■ Brief:
Please return every line in the following data that includes the string "follows".

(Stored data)
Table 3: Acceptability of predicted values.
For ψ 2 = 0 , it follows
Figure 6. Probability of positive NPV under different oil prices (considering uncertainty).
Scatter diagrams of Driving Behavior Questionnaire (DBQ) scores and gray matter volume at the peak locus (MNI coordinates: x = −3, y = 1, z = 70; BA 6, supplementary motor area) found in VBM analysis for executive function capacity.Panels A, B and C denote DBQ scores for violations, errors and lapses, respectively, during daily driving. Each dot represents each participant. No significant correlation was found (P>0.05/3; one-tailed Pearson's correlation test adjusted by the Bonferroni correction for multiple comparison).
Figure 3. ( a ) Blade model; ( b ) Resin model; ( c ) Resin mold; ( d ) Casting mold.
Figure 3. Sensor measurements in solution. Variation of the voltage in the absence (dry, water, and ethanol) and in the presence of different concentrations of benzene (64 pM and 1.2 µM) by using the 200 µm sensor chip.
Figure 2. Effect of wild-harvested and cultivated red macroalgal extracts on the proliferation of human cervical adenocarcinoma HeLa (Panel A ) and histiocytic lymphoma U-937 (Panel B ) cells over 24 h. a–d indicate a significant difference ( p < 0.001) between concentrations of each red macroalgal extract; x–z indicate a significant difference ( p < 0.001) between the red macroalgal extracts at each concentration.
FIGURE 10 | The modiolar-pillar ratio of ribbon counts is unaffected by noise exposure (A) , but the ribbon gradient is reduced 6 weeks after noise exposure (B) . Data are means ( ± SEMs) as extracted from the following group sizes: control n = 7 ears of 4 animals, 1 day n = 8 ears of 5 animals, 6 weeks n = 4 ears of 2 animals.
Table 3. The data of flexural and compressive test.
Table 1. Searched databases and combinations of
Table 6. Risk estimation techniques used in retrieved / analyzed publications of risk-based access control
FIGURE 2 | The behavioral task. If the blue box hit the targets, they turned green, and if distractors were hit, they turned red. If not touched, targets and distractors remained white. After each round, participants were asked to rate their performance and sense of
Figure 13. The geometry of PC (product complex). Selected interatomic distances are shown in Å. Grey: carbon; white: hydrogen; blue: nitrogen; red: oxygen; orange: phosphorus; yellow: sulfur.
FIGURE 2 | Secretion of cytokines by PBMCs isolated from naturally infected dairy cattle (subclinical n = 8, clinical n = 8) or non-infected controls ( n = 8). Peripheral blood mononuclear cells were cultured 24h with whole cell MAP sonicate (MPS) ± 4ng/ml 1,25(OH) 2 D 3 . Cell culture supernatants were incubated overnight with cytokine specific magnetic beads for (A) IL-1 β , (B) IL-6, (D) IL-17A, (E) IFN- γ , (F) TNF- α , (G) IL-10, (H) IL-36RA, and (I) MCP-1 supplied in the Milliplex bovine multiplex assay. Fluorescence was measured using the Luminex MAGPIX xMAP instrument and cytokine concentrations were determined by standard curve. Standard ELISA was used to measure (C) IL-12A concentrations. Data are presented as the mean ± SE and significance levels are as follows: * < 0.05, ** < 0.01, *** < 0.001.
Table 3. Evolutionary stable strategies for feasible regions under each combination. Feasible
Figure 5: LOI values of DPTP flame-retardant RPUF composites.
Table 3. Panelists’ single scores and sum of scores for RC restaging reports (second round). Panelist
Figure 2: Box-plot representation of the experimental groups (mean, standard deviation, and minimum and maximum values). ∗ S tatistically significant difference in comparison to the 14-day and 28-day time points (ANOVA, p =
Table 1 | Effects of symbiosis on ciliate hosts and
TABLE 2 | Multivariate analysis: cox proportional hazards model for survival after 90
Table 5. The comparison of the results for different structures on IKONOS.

■ Exercise result:
For ψ 2 = 0 , it follows
FIGURE 2 | Secretion of cytokines by PBMCs isolated from naturally infected dairy cattle (subclinical n = 8, clinical n = 8) or non-infected controls ( n = 8). Peripheral blood mononuclear cells were cultured 24h with whole cell MAP sonicate (MPS) ± 4ng/ml 1,25(OH) 2 D 3 . Cell culture supernatants were incubated overnight with cytokine specific magnetic beads for (A) IL-1 β , (B) IL-6, (D) IL-17A, (E) IFN- γ , (F) TNF- α , (G) IL-10, (H) IL-36RA, and (I) MCP-1 supplied in the Milliplex bovine multiplex assay. Fluorescence was measured using the Luminex MAGPIX xMAP instrument and cytokine concentrations were determined by standard curve. Standard ELISA was used to measure (C) IL-12A concentrations. Data are presented as the mean ± SE and significance levels are as follows: * < 0.05, ** < 0.01, *** < 0.001.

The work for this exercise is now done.